We’ve all been hearing and reading about the “COVID slide” that many students are experiencing as a result of distance learning and a whole host of pandemic-related emotional issues. But the slide is steeper and more devastating for some students. As Christopher Morphew, dean of the School of Education at Johns Hopkins University, put it to PBS Newshour: “We’re seeing lots of evidence of the students who are most at risk… falling further and further behind.”

Ann Mastern, a developmental psychologist from the University of Minnesota, said much the same to Knowable Magazine: “We know that children who are disadvantaged lose ground in the summer. What we’re in the midst of now looks like it’s going to be the equivalent of an 18-month summer. On the whole, our society will suffer from a loss of academic capital: There might be a lower rate of high school graduation and college education in this generation.” This is, of course, unacceptable — and preventable if we choose to muster the political and economic will.
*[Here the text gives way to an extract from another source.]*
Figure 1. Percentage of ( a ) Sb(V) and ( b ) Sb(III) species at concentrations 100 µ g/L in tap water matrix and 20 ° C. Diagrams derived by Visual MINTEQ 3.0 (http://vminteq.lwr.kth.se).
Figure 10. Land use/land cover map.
According to Axios, a recent report from Common Sense Media and the Boston Consulting Group notes that two million kids still don’t have the connections they need for distance learning.  On top of this, the study found that a full 75% of those COVID-inspired programs to address this issue will expire within three years. We’re far beyond the point where short-term solutions can save us.

 

It’s About More than Academics

The COVID slide is not just about academics, as important as those obviously are. It’s about the entire scope of the pandemic’s impact—what some have labeled “a collective trauma.” It has turned many kids’ worlds upside down and inside out. With traditional, in-person school paused or truncated for so many, the emotional life of children—again, especially, though not exclusively, those in lower-income brackets—is taking a serious hit. It’s not just that they’re missing out on school friendships and certain key experiences such as field trips and graduations, it’s also the stress and heartbreak of COVID. Kids carry the burden of worrying about a parent or loved one becoming ill or possibly dying. And, yes, for too many kids this worry has become all too real.
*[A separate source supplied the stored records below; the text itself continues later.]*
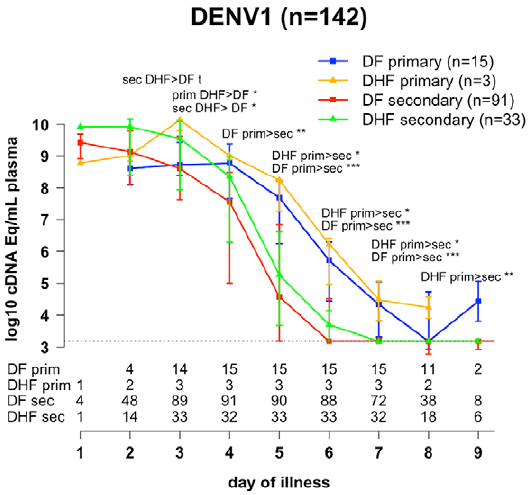
Figure 2. Magnitude of DENV-1 viremia by illness day. Levels of DENV-1 genome equivalent cDNA copies per millilitre were determined in serial plasma samples from DENV-1 infected patients with primary DF (n=15), primary DHF (n=3), secondary DF (n=91) and secondary DHF (n=33). Data are median and IQR. *** P , 0.001 ** 0.001 , P , 0.01 * 0.01 , P , 0.05 t 0.05 , P , 0.1. The numbers below the graph indicate the numbers of patients at each time point (2 per patient for most of the time points). The dashed line represents the assay limit of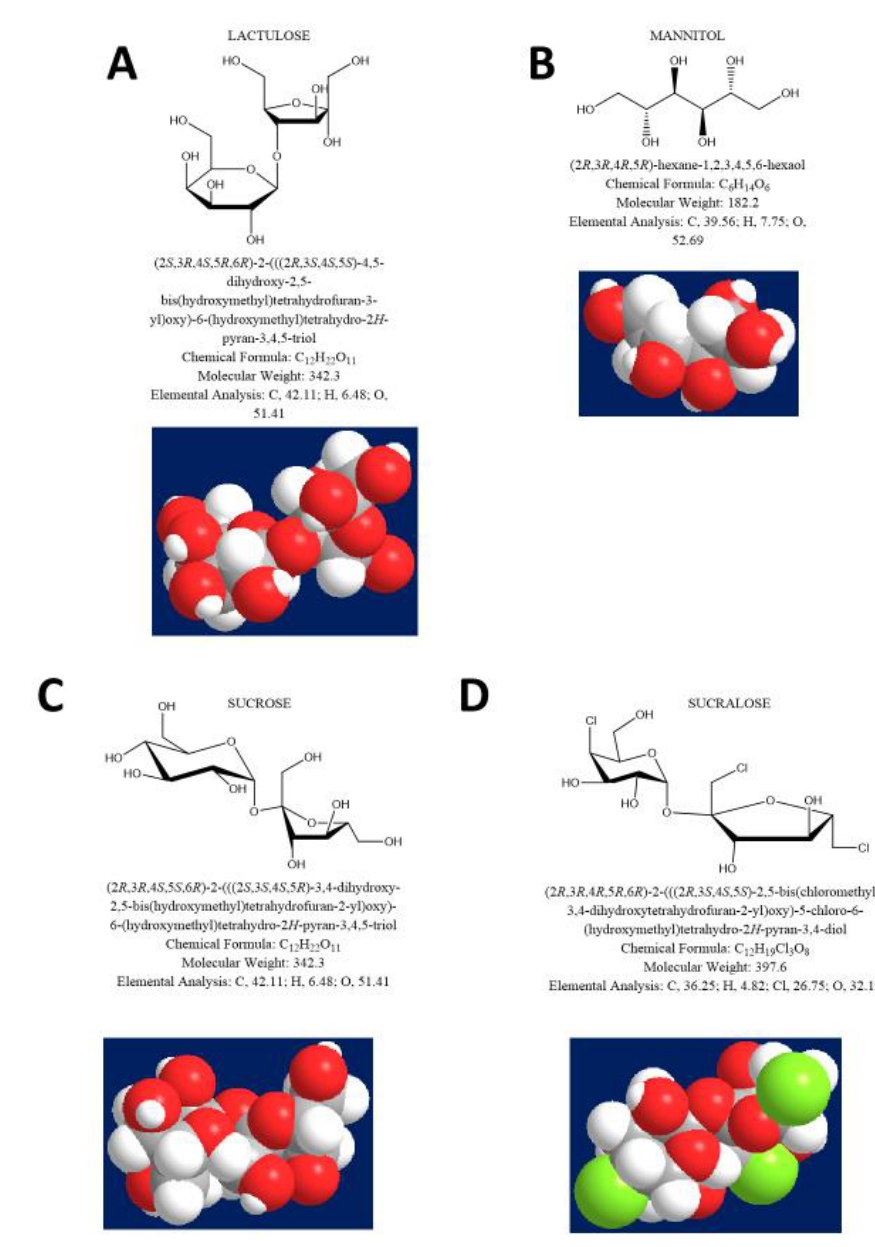
Figure 1. Chemical and 3-D formulas of the sugar probes used for the study of intestinal permeability at different tracts: Lactulose ( A ), mannitol ( B ), sucrose ( C ) and sucralose ( D ).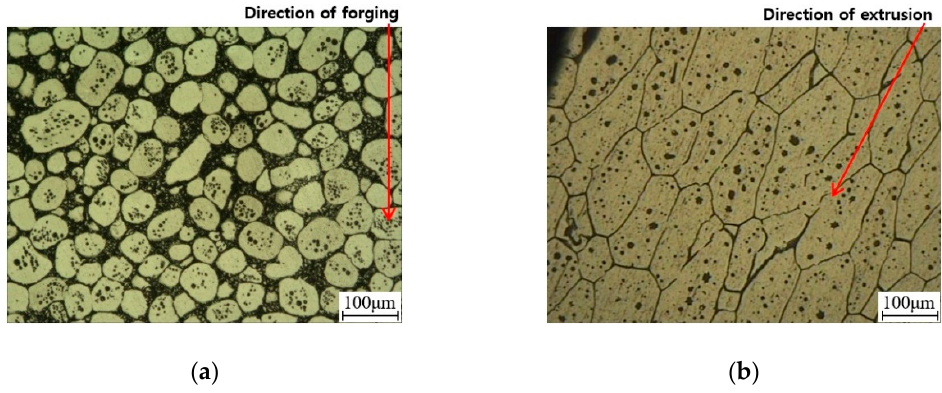
Figure 17. Microstructures of produced final part: ( a ) forged part; ( b ) extruded part.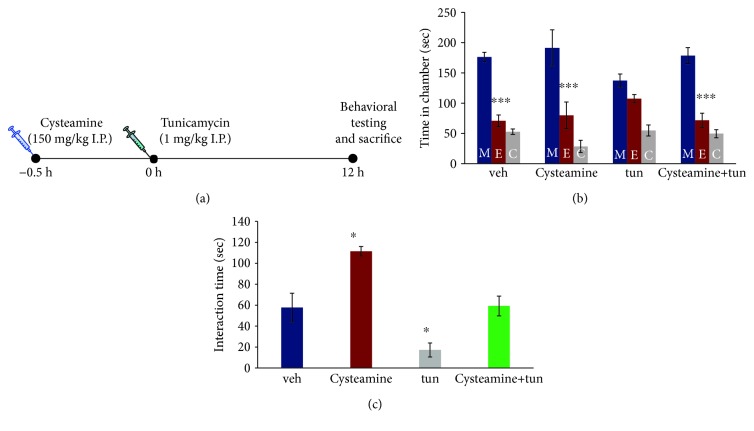
TG2 inhibitor, cysteamine, attenuates ER stress-induced social interaction deficits in mice. (a) Treatment paradigm. Adult male mice were injected intraperitoneally with tunicamycin (1 mg/kg in dimethyl sulfoxide, DMSO), vehicle (DMSO), or cysteamine (cys; 150 mg/kg, 30 minutes before tunicamycin injection) and tunicamycin (1 mg/kg in DMSO). Behavior was performed 12 hours after tunicamycin injection. (b–c) Cysteamine pretreatment attenuated tunicamycin-induced deficits in social behavior. (b) The three-chamber social interaction test. ∗∗∗p < 0.001 (E vs. M); two-way ANOVA. (c) Reciprocal social interaction test. ∗p < 0.05 vs. veh group; two-way ANOVA. (b–c) N = 6 (vehicle); 6 (tun), 4 (cysteamine), and 6 (cysteamine + tun). Data are expressed as mean ± SEM. M: chamber housing stranger mouse; E: chamber housing an empty cage; C: center.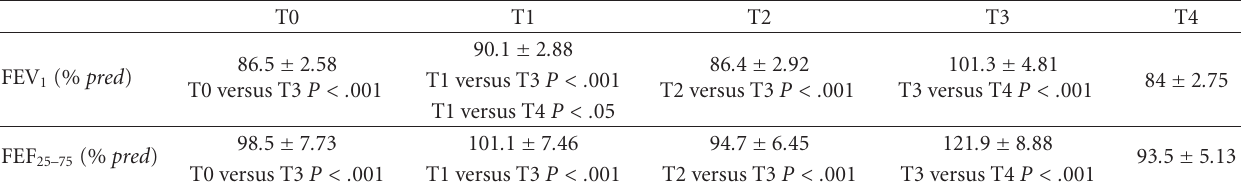
Table 1: Mean ( ± SEM) lung function data and p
Beyond the stresses associated with the disease itself, the pandemic has meant the loss of income and jobs for many parents and guardians, making life a lot tougher for too many. And as if this weren’t enough, there’s the stress and uncertainty caused by the palpable political tensions throughout almost every community. Let’s face it: even plenty of adults are struggling with all of this, and the impact on children can be deep—and disastrous.

One of the most startling situations is found in Clark County, Nevada, home to Las Vegas and the nation’s fifth-largest school district. As reported in the January 24th edition of The New York Times, the district has received more than 3,000 calls from the start of COVID about students contemplating suicide or self-harm. By December, eighteen students had taken their lives. One was only nine. Nine. 

 

It’s Time for a Speedy Blue-Ribbon Panel

The long-standing problem of inequity in education has, due to COVID-19, gone supernova on us. What we need is a blue-ribbon, non-partisan panel of educators, legislators, equality advocates, business leaders and others to tackle this issue with the same sort of urgency as Project Warp Speed. I envision a grander, bolder approach than that of the U.S. Commission on Excellence in Education that resulted in the iconic, “Nation at Risk” report back in 1983.
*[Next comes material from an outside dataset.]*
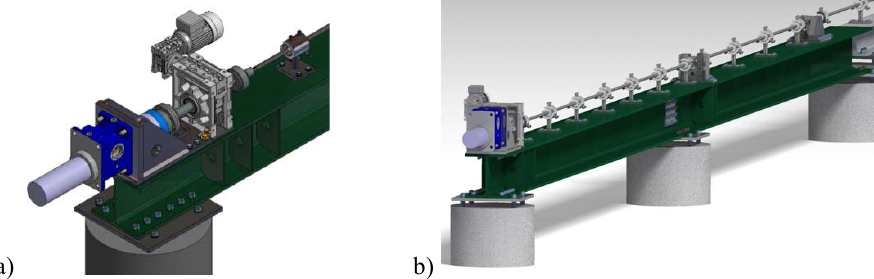
Fig. 1. Scheme of the Tensional-Torsional Hopkinson bar Hence, two distinct clamps are needed, as shown in Figure 2b; a former one is needed to contrast the torque, a latter one, which is adjacent to the input bar, is needed to contrast the axial load. Moreover, the two actuators are independently operated, so that any combination of static tension/torsion pre-loads can be applied. As aforementioned, the waves’ generation is triggered by the brittle failure of a sacrificial element that resists both axial and torsional static preload, until its maximum strength is exceeded by the applied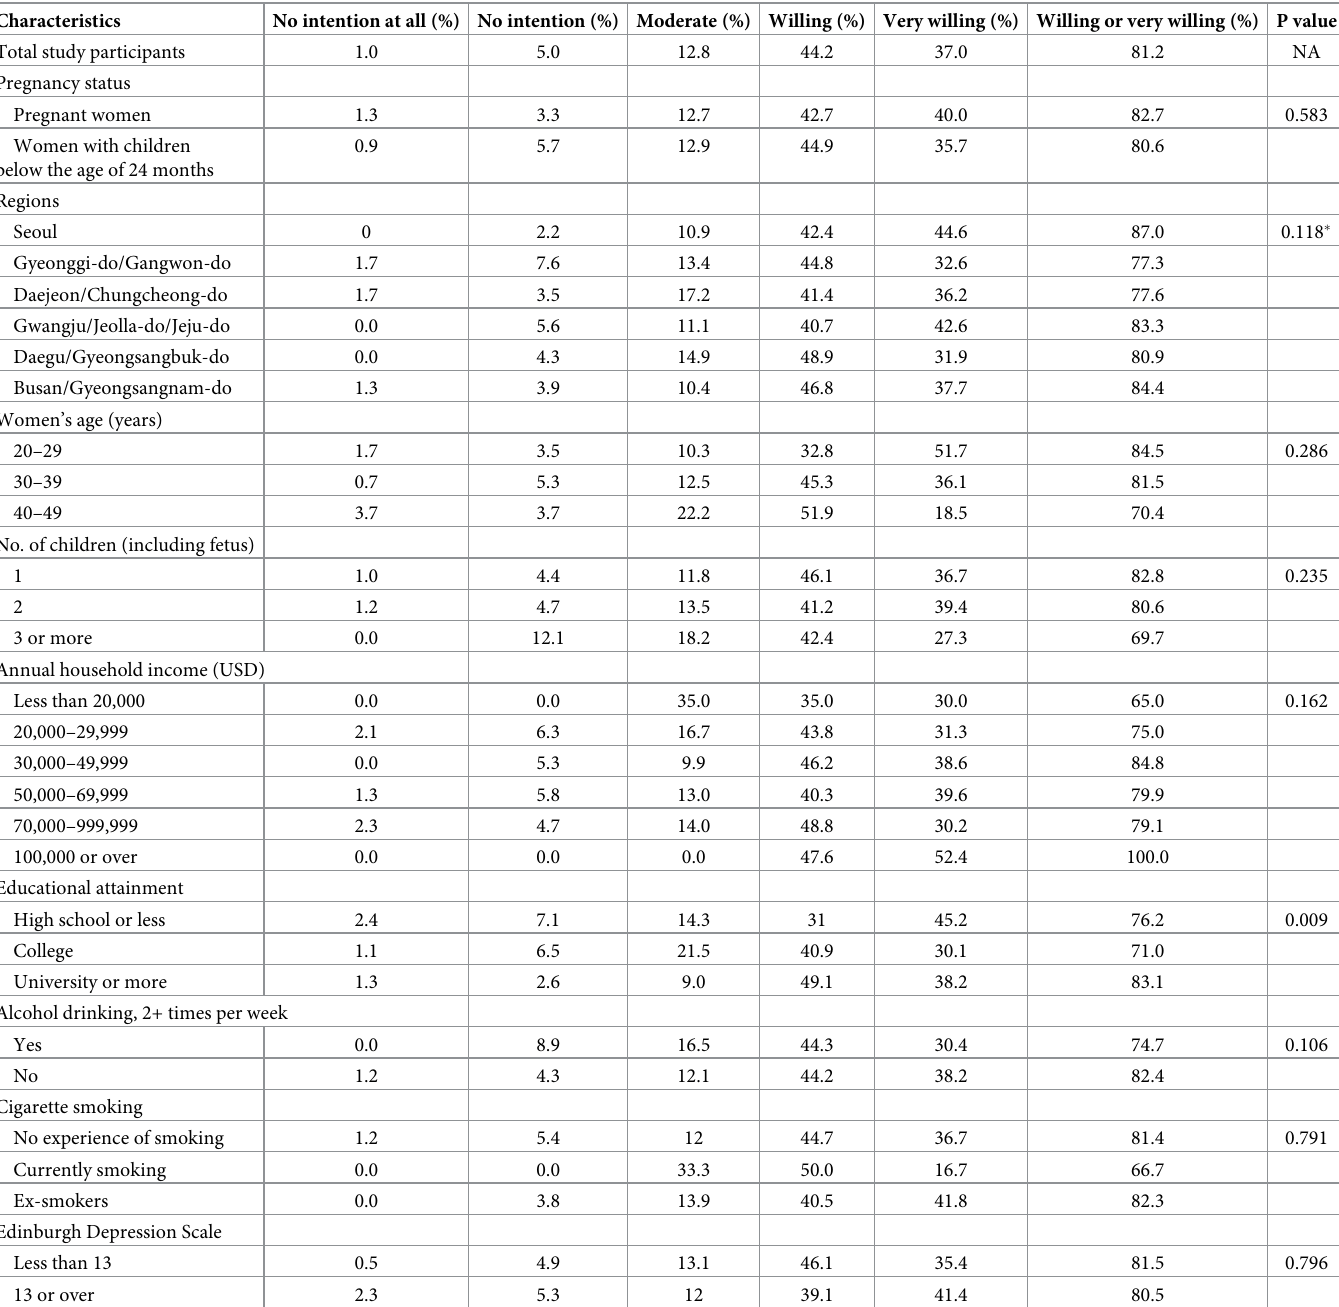
Table 3. Intention to use nurse home visitation services (%) among pregnant women and mothers with children below the age of 24 months (N = 500).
This blue-ribbon panel needs to be formed and empowered now so that they can get to work with making recommendations and sharing best practices ASAP. To help on this front, they need not—and should not—reinvent the wheel. There are solutions already in play across the country and in other nations, too. We can’t be too proud to borrow proven solutions from other countries.

What this panel recommends will need more than the blessing of our nation’s top leaders; its recommendations will require the financial backing of local, state and federal governments. Practically no cost is too large for what is at stake here: the dignity of all our children, regardless of race or income, and the right of every child to receive an education—and the related support when needed, such as school meals, counseling and the like. And here we’re not talking about an education that is “good enough,” but one that is truly outstanding. The poorest children of color deserve an education on par with what the richest white children receive. Anything less is not good enough. Anything less is wrong.